Add food coloring, then beat until incorporated and buttercream is smooth.
In a small saucepan, melt the chocolate and butter together over low heat, stirring frequently. Once completely melted, remove from heat immediately. Pour into a glass jar or heatproof bowl, and let cool until it reaches a spreadable texture.
Assembling the Cake
Secure the first brownie layer to a six-inch cardboard cake circle, or directly to a cake stand, using a small amount of buttercream. If desired, set aside some of the buttercream for piping on top, then spread about one third of the remaining buttercream on top of the first layer. Using an offset spatula, spread the frosting slightly beyond the edge on all sides. Top with about a third of the ganache and spread evenly on top of the buttercream with an offset spatula.
Repeat with second layer, then top with third brownie layer, bottom side up. Top with the final third of the mint buttercream and ganache. Smooth the sides of the cake with an offset spatula or bench scraper. If desired, pipe any set-aside buttercream on top of the cake.
Cake is best served the day of, or the day after, but it will keep for a few days in the refrigerator. I recommend sealing the sides of the cake with saran wrap to store.

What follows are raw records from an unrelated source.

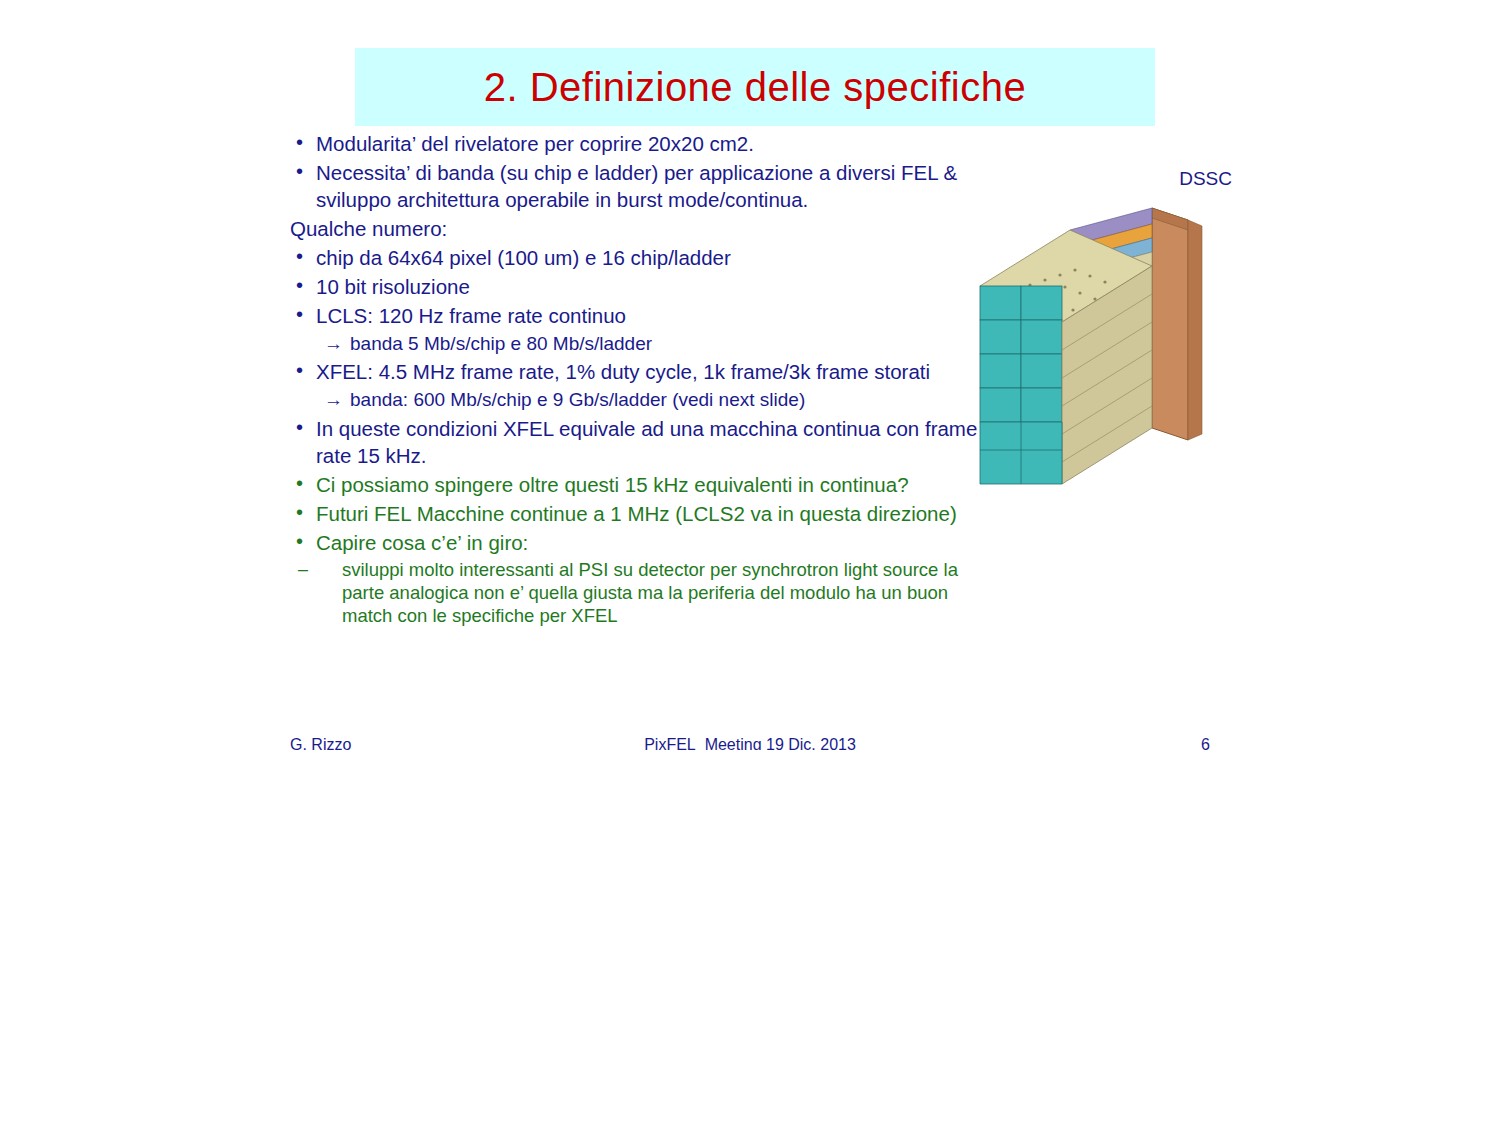2. Definizione delle specifiche
DSSC
Modularita’ del rivelatore per coprire 20x20 cm2.
Necessita’ di banda (su chip e ladder) per applicazione a diversi FEL & sviluppo architettura operabile in burst mode/continua.
Qualche numero:
chip da 64x64 pixel (100 um) e 16 chip/ladder
10 bit risoluzione
LCLS: 120 Hz frame rate continuo
banda 5 Mb/s/chip e 80 Mb/s/ladder
XFEL: 4.5 MHz frame rate, 1% duty cycle, 1k frame/3k frame storati
banda: 600 Mb/s/chip e 9 Gb/s/ladder (vedi next slide)
In queste condizioni XFEL equivale ad una macchina continua con frame rate 15 kHz.
Ci possiamo spingere oltre questi 15 kHz equivalenti in continua?
Futuri FEL Macchine continue a 1 MHz (LCLS2 va in questa direzione)
Capire cosa c’e’ in giro:
sviluppi molto interessanti al PSI su detector per synchrotron light source la parte analogica non e’ quella giusta ma la periferia del modulo ha un buon match con le specifiche per XFEL
G. Rizzo PixFEL Meeting 19 Dic. 2013 6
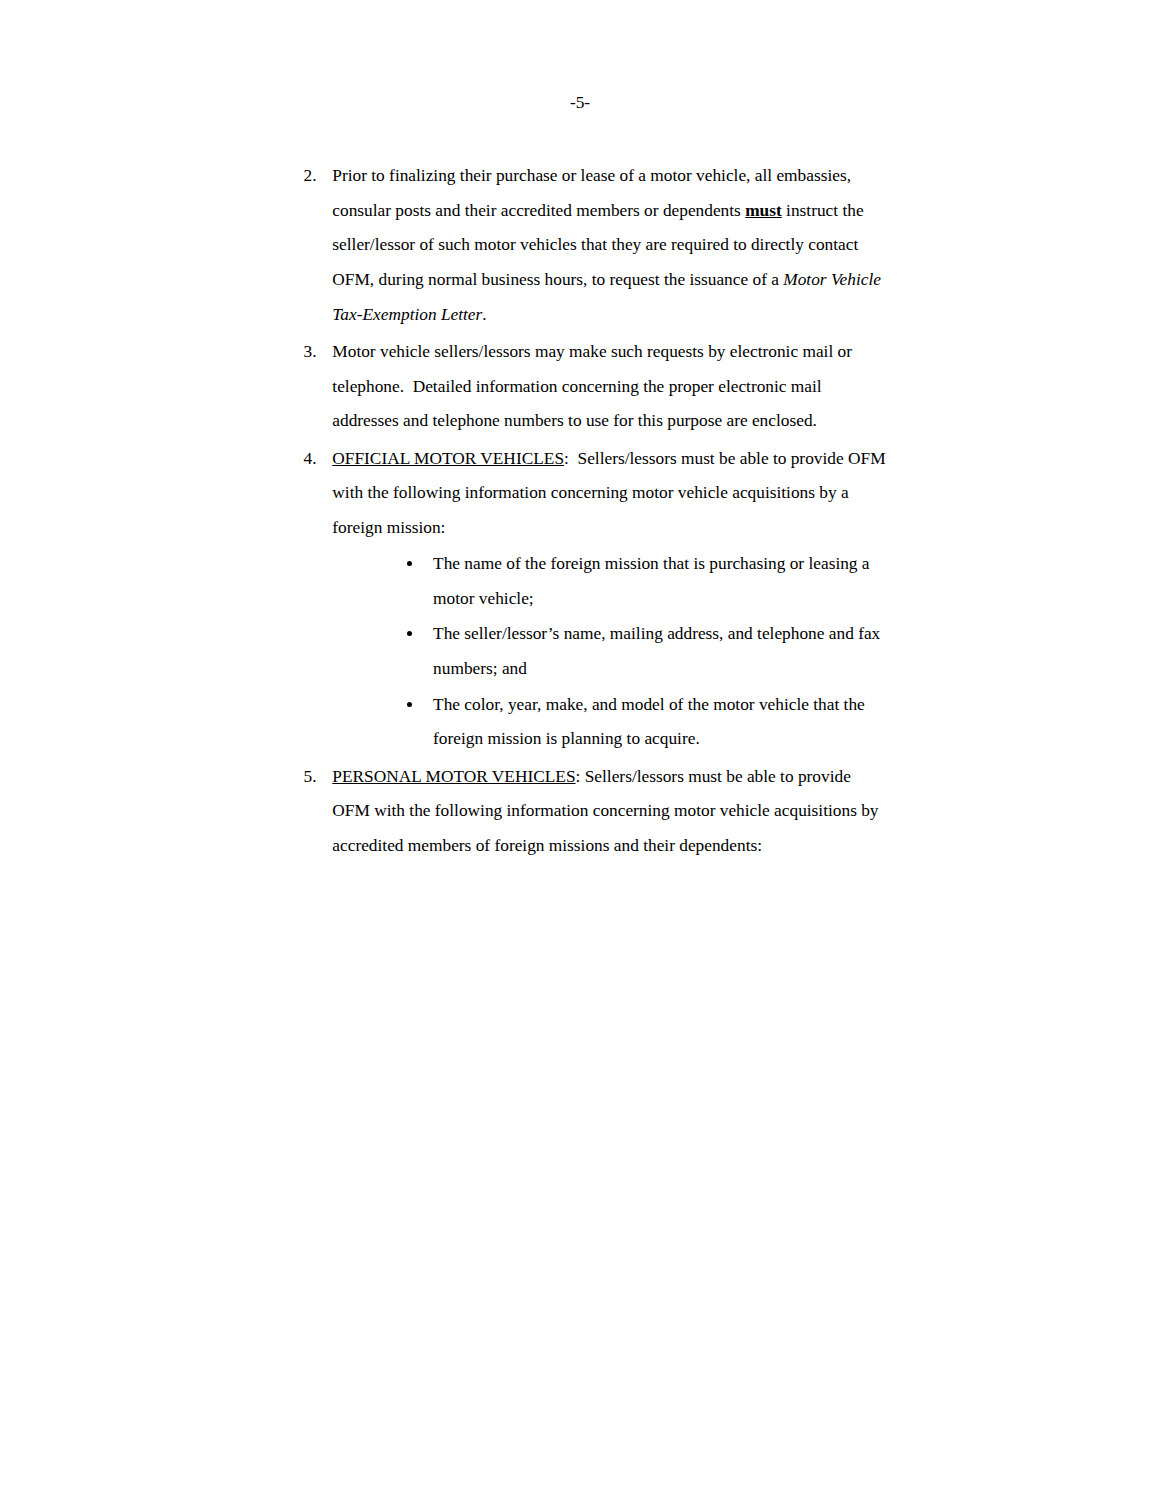-5-
Prior to finalizing their purchase or lease of a motor vehicle, all embassies, consular posts and their accredited members or dependents must instruct the seller/lessor of such motor vehicles that they are required to directly contact OFM, during normal business hours, to request the issuance of a Motor Vehicle Tax-Exemption Letter.
Motor vehicle sellers/lessors may make such requests by electronic mail or telephone. Detailed information concerning the proper electronic mail addresses and telephone numbers to use for this purpose are enclosed.
OFFICIAL MOTOR VEHICLES: Sellers/lessors must be able to provide OFM with the following information concerning motor vehicle acquisitions by a foreign mission:
The name of the foreign mission that is purchasing or leasing a motor vehicle;
The seller/lessor’s name, mailing address, and telephone and fax numbers; and
The color, year, make, and model of the motor vehicle that the foreign mission is planning to acquire.
PERSONAL MOTOR VEHICLES: Sellers/lessors must be able to provide OFM with the following information concerning motor vehicle acquisitions by accredited members of foreign missions and their dependents:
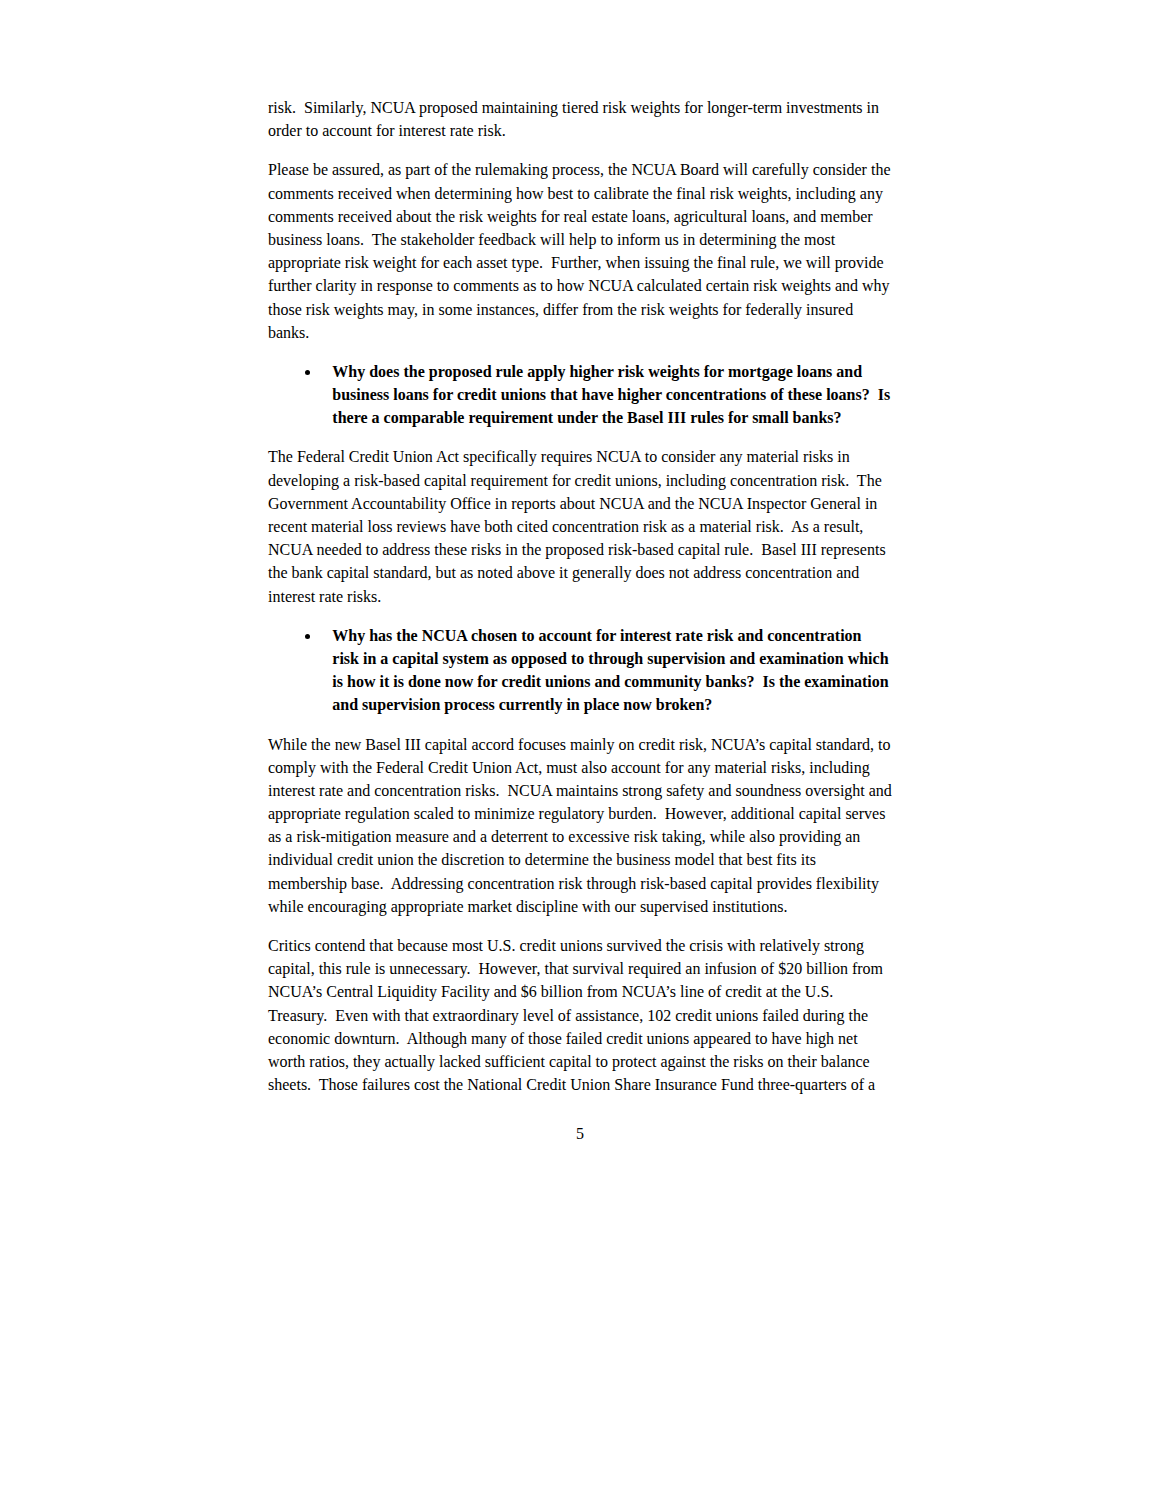risk. Similarly, NCUA proposed maintaining tiered risk weights for longer-term investments in order to account for interest rate risk.
Please be assured, as part of the rulemaking process, the NCUA Board will carefully consider the comments received when determining how best to calibrate the final risk weights, including any comments received about the risk weights for real estate loans, agricultural loans, and member business loans. The stakeholder feedback will help to inform us in determining the most appropriate risk weight for each asset type. Further, when issuing the final rule, we will provide further clarity in response to comments as to how NCUA calculated certain risk weights and why those risk weights may, in some instances, differ from the risk weights for federally insured banks.
Why does the proposed rule apply higher risk weights for mortgage loans and business loans for credit unions that have higher concentrations of these loans? Is there a comparable requirement under the Basel III rules for small banks?
The Federal Credit Union Act specifically requires NCUA to consider any material risks in developing a risk-based capital requirement for credit unions, including concentration risk. The Government Accountability Office in reports about NCUA and the NCUA Inspector General in recent material loss reviews have both cited concentration risk as a material risk. As a result, NCUA needed to address these risks in the proposed risk-based capital rule. Basel III represents the bank capital standard, but as noted above it generally does not address concentration and interest rate risks.
Why has the NCUA chosen to account for interest rate risk and concentration risk in a capital system as opposed to through supervision and examination which is how it is done now for credit unions and community banks? Is the examination and supervision process currently in place now broken?
While the new Basel III capital accord focuses mainly on credit risk, NCUA’s capital standard, to comply with the Federal Credit Union Act, must also account for any material risks, including interest rate and concentration risks. NCUA maintains strong safety and soundness oversight and appropriate regulation scaled to minimize regulatory burden. However, additional capital serves as a risk-mitigation measure and a deterrent to excessive risk taking, while also providing an individual credit union the discretion to determine the business model that best fits its membership base. Addressing concentration risk through risk-based capital provides flexibility while encouraging appropriate market discipline with our supervised institutions.
Critics contend that because most U.S. credit unions survived the crisis with relatively strong capital, this rule is unnecessary. However, that survival required an infusion of $20 billion from NCUA’s Central Liquidity Facility and $6 billion from NCUA’s line of credit at the U.S. Treasury. Even with that extraordinary level of assistance, 102 credit unions failed during the economic downturn. Although many of those failed credit unions appeared to have high net worth ratios, they actually lacked sufficient capital to protect against the risks on their balance sheets. Those failures cost the National Credit Union Share Insurance Fund three-quarters of a
5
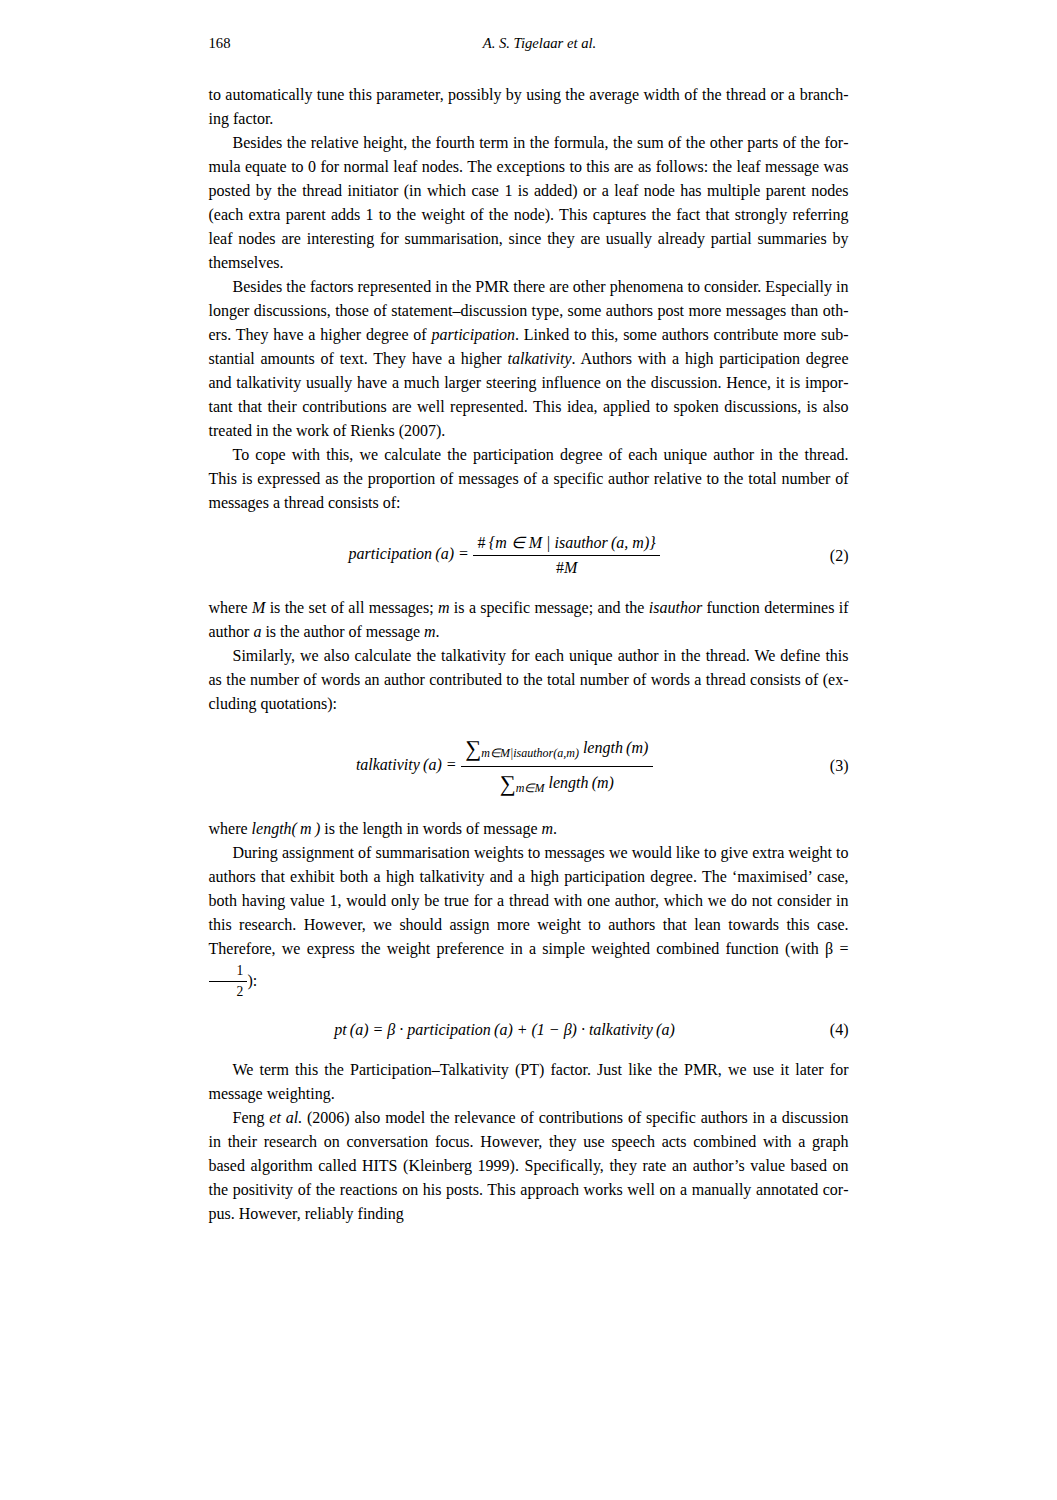168 A. S. Tigelaar et al.
to automatically tune this parameter, possibly by using the average width of the thread or a branching factor.
Besides the relative height, the fourth term in the formula, the sum of the other parts of the formula equate to 0 for normal leaf nodes. The exceptions to this are as follows: the leaf message was posted by the thread initiator (in which case 1 is added) or a leaf node has multiple parent nodes (each extra parent adds 1 to the weight of the node). This captures the fact that strongly referring leaf nodes are interesting for summarisation, since they are usually already partial summaries by themselves.
Besides the factors represented in the PMR there are other phenomena to consider. Especially in longer discussions, those of statement–discussion type, some authors post more messages than others. They have a higher degree of participation. Linked to this, some authors contribute more substantial amounts of text. They have a higher talkativity. Authors with a high participation degree and talkativity usually have a much larger steering influence on the discussion. Hence, it is important that their contributions are well represented. This idea, applied to spoken discussions, is also treated in the work of Rienks (2007).
To cope with this, we calculate the participation degree of each unique author in the thread. This is expressed as the proportion of messages of a specific author relative to the total number of messages a thread consists of:
participation (a) = # {m ∈ M | isauthor (a, m)} #M
(2)
where M is the set of all messages; m is a specific message; and the isauthor function determines if author a is the author of message m.
Similarly, we also calculate the talkativity for each unique author in the thread. We define this as the number of words an author contributed to the total number of words a thread consists of (excluding quotations):
talkativity (a) = ∑m∈M|isauthor(a,m) length (m) ∑m∈M length (m)
(3)
where length( m ) is the length in words of message m.
During assignment of summarisation weights to messages we would like to give extra weight to authors that exhibit both a high talkativity and a high participation degree. The ‘maximised’ case, both having value 1, would only be true for a thread with one author, which we do not consider in this research. However, we should assign more weight to authors that lean towards this case. Therefore, we express the weight preference in a simple weighted combined function (with β = 12):
pt (a) = β · participation (a) + (1 − β) · talkativity (a)
(4)
We term this the Participation–Talkativity (PT) factor. Just like the PMR, we use it later for message weighting.
Feng et al. (2006) also model the relevance of contributions of specific authors in a discussion in their research on conversation focus. However, they use speech acts combined with a graph based algorithm called HITS (Kleinberg 1999). Specifically, they rate an author’s value based on the positivity of the reactions on his posts. This approach works well on a manually annotated corpus. However, reliably finding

*Peppermint oil is much stronger than peppermint extract - don't confuse the two! But feel free to add a little more or less flavoring to taste
**Brownie cake can be difficult to remove from the pan. I highly recommend lining both the bottom and sides with parchment paper. Here's my method: butter the entire pan, then stick a circle of parchment paper to the bottom. Next, cut out a strip of parchment paper as wide as your cake pan is tall (2-3 inches), make it into a ring, then line the inner side of the cake pan as well. Finally, butter and flour the entire pan, on top of the parchment paper.